The Golden Hour
The Golden Hour
by Patrick Reed
Often it is the case these evening afternoons that I look up from the dinner table across the lake to the broad mountains which grace us here in SLO-town, California — and pose the question to my wife.
“Honey, what would you say to my—”
Before the words are out of my mouth, she finishes the question and answers it for me — in one loving sentence: “Go get your shoes on — get outta here!”
I do my best to help the kids for bed. Get them that coveted bowl of ice cream, lay out their toothbrushes, give them kisses goodnight and promises that I will look in on them when I am back from my run during ‘the golden hour.’
As a photographer, I am well-acquainted with the sublimity of the hour of light which casts golden-rimmed shadows a 100 times the length of their illuminants. I have come to adore the bright amber glow of the model’s skin and the inky silhouettes surrounded by deepest blues and purples and yellows which are the hallmarks of the golden hour. And there also comes a quietness, a stillness — a cessation of the hustle-bustle wind and the deep breath of nature which has worked another day. The magic hour – which has so often called me out to see with my camera – also beckons me to run. Last night I got my chance.
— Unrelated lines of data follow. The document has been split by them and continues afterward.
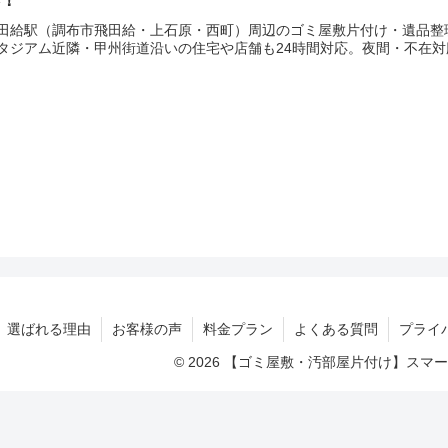
田給駅（調布市飛田給・上石原・西町）周辺のゴミ屋敷片付け・遺品整
タジアム近隣・甲州街道沿いの住宅や店舗も24時間対応。夜間・不在
選ばれる理由
お客様の声
料金プラン
よくある質問
プライ
© 2026 【ゴミ屋敷・汚部屋片付け】ス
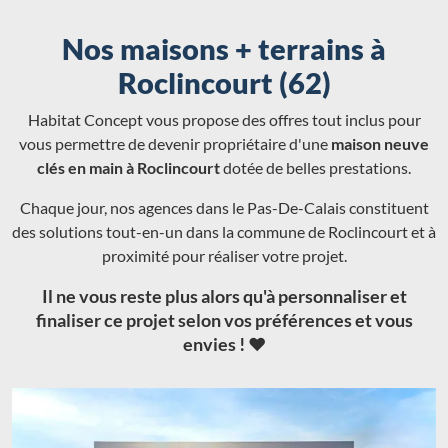
Nos maisons + terrains à
Roclincourt (62)
Habitat Concept vous propose des offres tout inclus pour
vous permettre de devenir propriétaire d'une
maison neuve
clés en main à Roclincourt
dotée de belles prestations.
Chaque jour, nos agences dans le Pas-De-Calais constituent
des solutions tout-en-un dans la commune de Roclincourt et à
proximité pour réaliser votre projet.
Il ne vous reste plus alors qu'à personnaliser et
finaliser ce projet selon vos préférences et vous
envies ! ❤️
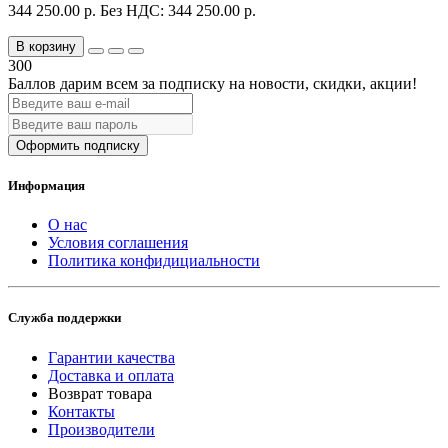
344 250.00 р.
Без НДС: 344 250.00 р.
В корзину
300
Баллов дарим всем за подписку на новости
, скидки, акции
!
Оформить подписку
Информация
О нас
Условия соглашения
Политика конфидициальности
Служба поддержки
Гарантии качества
Доставка и оплата
Возврат товара
Контакты
Производители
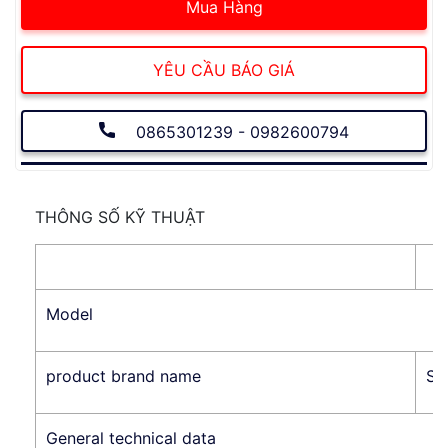
Mua Hàng
YÊU CẦU BÁO GIÁ
0865301239 - 0982600794
THÔNG SỐ KỸ THUẬT
Model
product brand name
SI
General technical data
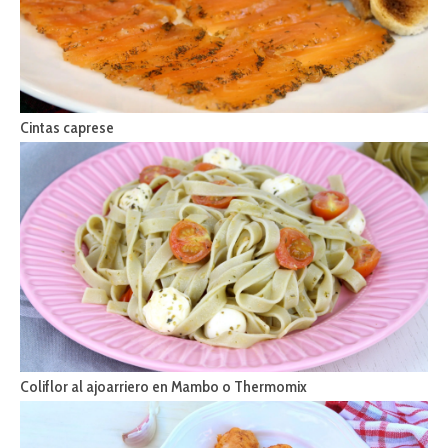
Cintas caprese
Coliflor al ajoarriero en Mambo o Thermomix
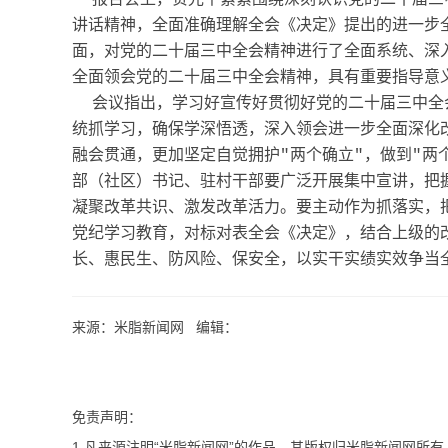
讲话精神，全面准确理解全会《决定》提出的进一步
面，对党的二十届三中全会精神进行了全面系统、深
全面领会党的二十届三中全会精神，具有重要指导意
会议指出，学习好宣传好贯彻好党的二十届三中全
统抓学习，确保学深悟透，深入领会进一步全面深化
融会贯通，更加坚定自觉拥护"两个确立"，做到"两
部（社区）书记、驻村干部要广泛开展集中宣讲，把
凝聚改革共识、激发改革活力。要主动作为抓落实，
党纪学习教育，对标对表全会《决定》，结合上级的
长、惠民生、防风险、保安全，以实干实绩实效争当
来源：米脂新闻网 编辑：
免责声明：
1.凡来源注明“米脂新闻网”的作品，其版权归米脂新闻网所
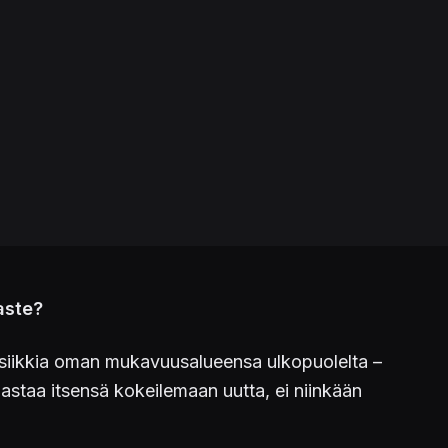
aste?
siikkia oman mukavuusalueensa ulkopuolelta –
aastaa itsensä kokeilemaan uutta, ei niinkään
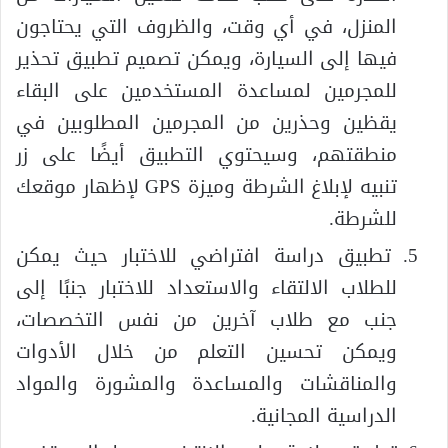
المنزل، في أي وقت، والظروف التي يحتاجون
فيها إلى السيارة، ويمكن تصميم تطبيق تحذير
للمجرمين لمساعدة المستخدمين على البقاء
يقظين وحذرين من المجرمين المطلوبين في
منطقتهم، وسيحتوي التطبيق أيضًا على زر
تنبيه لإبلاغ الشرطة وميزة GPS لإظهار موقعك
للشرطة.
تطبيق دراسة افتراضي للاختبار حيث يمكن
للطلاب الالتقاء والاستعداد للاختبار جنبًا إلى
جنب مع طلاب آخرين من نفس التخصصات،
ويمكن تحسين التعلم من خلال الأدوات
والمناقشات والمساعدة والمشورة والمواد
الدراسية المجانية.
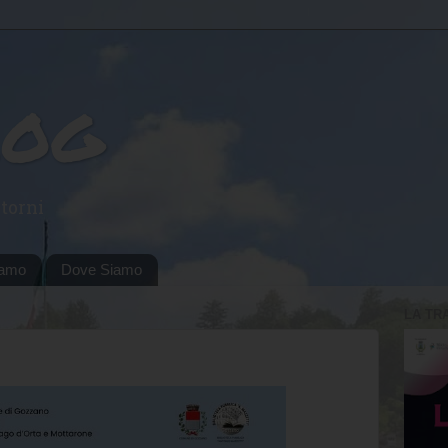
log
torni
iamo
Dove Siamo
LA TR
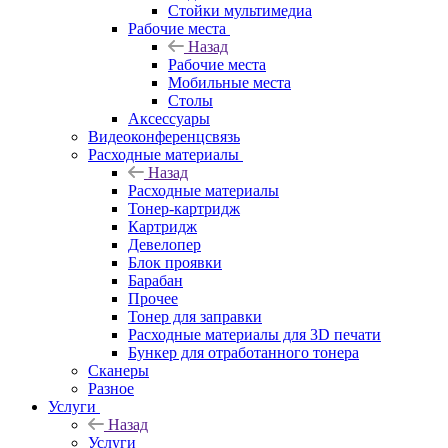
Стойки мультимедиа
Рабочие места
Назад
Рабочие места
Мобильные места
Столы
Аксессуары
Видеоконференцсвязь
Расходные материалы
Назад
Расходные материалы
Тонер-картридж
Картридж
Девелопер
Блок проявки
Барабан
Прочее
Тонер для заправки
Расходные материалы для 3D печати
Бункер для отработанного тонера
Сканеры
Разное
Услуги
Назад
Услуги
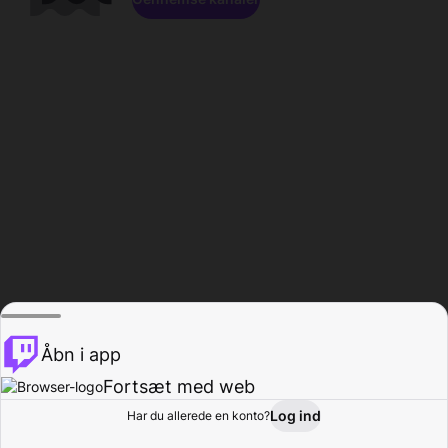
Åbn i app
Fortsæt med web
Log ind
Har du allerede en konto?
Hjem
Gennemse
Aktivitet
Profil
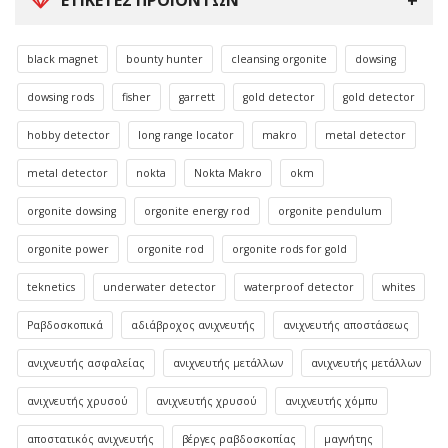
black magnet
bounty hunter
cleansing orgonite
dowsing
dowsing rods
fisher
garrett
gold detector
gold detector
hobby detector
long range locator
makro
metal detector
metal detector
nokta
Nokta Makro
okm
orgonite dowsing
orgonite energy rod
orgonite pendulum
orgonite power
orgonite rod
orgonite rods for gold
teknetics
underwater detector
waterproof detector
whites
Ραβδοσκοπικά
αδιάβροχος ανιχνευτής
ανιχνευτής αποστάσεως
ανιχνευτής ασφαλείας
ανιχνευτής μετάλλων
ανιχνευτής μετάλλων
ανιχνευτής χρυσού
ανιχνευτής χρυσού
ανιχνευτής χόμπυ
αποστατικός ανιχνευτής
βέργες ραβδοσκοπίας
μαγνήτης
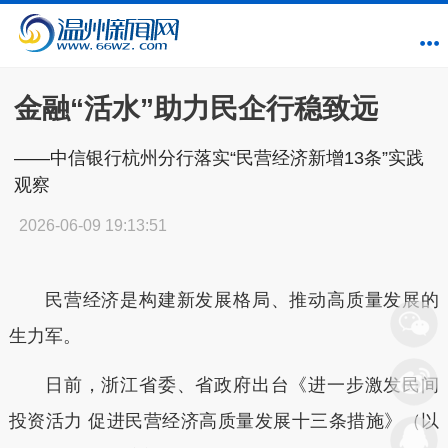
金融“活水”助力民企行稳致远
——中信银行杭州分行落实“民营经济新增13条”实践
观察
2026-06-09 19:13:51
民营经济是构建新发展格局、推动高质量发展的
生力军。
日前，浙江省委、省政府出台《进一步激发民间
投资活力
促进民营经济高质量发展十三条措施》（
以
I remember that as I left the kids room to roll out onto the hills for my second run of the day, my wife glanced down at my feet. I had on my Nikes – from my first run. She nodded happily, and I threw back the door and got my effects together for the run. I was going sparse tonight: I would bring my iPhone and headphones, more for safety than anything; I had my Garmin Forerunner 10, to mark the course for perusing tomorrow; and I pulled off my Nikes, and slipped into my Luna Leadville’s. These sandals are the perfect complement to this perfect hour. Oh yeah, I left my lights at home — if I ran fast enough, I could make it around the mountain, in and out of the verdant thickets, careen around the countless dusty curves and corners, scrap nimbly down the scree slopes on the back side of the mountain, and find my way to the hard asphalt that marks the course back to my front door — all before last light. No light and Lunas simply added to the excitement, the challenge, the dynamic nature of a run at the perfect hour.
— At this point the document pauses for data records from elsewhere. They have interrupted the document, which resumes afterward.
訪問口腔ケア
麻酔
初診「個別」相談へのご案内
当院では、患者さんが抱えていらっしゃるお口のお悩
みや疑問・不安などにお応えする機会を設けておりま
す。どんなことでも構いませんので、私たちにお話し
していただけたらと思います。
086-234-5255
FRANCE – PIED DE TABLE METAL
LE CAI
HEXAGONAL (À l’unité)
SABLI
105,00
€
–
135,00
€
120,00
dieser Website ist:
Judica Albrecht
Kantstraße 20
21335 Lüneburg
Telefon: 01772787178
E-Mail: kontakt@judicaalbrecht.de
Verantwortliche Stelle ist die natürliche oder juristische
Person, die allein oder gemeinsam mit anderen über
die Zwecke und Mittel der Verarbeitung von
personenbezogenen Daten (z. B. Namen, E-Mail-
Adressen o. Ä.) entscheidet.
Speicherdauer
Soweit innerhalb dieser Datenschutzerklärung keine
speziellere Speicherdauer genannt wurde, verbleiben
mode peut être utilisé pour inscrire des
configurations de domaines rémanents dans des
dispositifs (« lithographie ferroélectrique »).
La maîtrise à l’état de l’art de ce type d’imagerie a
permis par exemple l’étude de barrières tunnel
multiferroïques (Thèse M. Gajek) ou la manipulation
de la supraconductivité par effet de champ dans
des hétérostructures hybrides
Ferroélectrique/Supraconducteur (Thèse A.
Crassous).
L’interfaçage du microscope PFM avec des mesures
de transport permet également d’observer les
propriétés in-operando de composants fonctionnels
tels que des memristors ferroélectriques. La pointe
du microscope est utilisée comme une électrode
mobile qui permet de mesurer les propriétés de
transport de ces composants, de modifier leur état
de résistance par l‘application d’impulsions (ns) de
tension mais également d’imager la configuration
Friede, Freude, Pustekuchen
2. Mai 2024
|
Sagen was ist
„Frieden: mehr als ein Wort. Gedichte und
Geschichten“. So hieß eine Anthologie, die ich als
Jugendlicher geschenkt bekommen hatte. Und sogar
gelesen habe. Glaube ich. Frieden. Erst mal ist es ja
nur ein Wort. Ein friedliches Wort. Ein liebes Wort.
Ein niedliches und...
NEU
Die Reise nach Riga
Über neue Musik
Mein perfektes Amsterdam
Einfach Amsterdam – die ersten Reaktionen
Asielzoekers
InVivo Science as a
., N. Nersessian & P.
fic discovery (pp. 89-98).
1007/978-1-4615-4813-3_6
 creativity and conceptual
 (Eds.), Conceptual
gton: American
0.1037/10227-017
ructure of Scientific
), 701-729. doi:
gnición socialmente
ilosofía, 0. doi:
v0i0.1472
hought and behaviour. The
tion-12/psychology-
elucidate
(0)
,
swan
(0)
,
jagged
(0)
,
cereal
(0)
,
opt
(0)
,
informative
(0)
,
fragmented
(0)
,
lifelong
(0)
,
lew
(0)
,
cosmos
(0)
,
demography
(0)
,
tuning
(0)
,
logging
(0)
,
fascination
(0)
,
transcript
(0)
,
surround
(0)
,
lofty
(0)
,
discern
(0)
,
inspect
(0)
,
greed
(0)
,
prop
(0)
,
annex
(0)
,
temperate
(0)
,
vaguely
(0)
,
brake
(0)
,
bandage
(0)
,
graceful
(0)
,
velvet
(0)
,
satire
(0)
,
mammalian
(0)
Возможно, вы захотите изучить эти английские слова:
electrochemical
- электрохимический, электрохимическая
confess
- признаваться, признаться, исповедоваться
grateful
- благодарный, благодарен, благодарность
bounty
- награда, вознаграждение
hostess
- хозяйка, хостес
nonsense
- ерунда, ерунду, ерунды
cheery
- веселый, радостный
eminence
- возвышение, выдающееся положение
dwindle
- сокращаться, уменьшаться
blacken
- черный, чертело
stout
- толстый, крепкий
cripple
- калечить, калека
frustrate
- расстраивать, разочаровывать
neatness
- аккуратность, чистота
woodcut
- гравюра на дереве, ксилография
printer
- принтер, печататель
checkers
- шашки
And so I found myself coursing around my favorite turns, dust and thorns and pebbles and stones clouding around my tempo-ing strides. The long grasses of the mountainside nearly swaying in the soft breeze. Slowly, the sun cast lower – shadows, which stretched across a valley seconds before, now quietly disappeared as the sun found a hiding place, a resting place behind a cornice or even a monolithic mountain. But then, when I swooped around another arcing uphill turn, I was confronted again by the gently blinding soft gold of the last rays of the day. The air was cool, not cold – and my feet felt free. Now and then I stopped to take a picture with my iPhone. Afterwards, I would lean down to pull up the backstraps of my sandals, to be sure they would hold to my heels on the undulating terrain ahead. For that hour and 15 minutes, little else mattered. I was running free and loving it.
Though I had run a difficult course earlier in the morning – a thousand foot climb in the harsh sun, up up above the fields where our daughters enjoyed their soccer camp… Though I had spent myself on that climb — now I was rejuvenated and reenergized — happy to push to the last light of day, circumnavigating my favorite mountain—
Why do I run? To move mountains. Often, I am the one moved.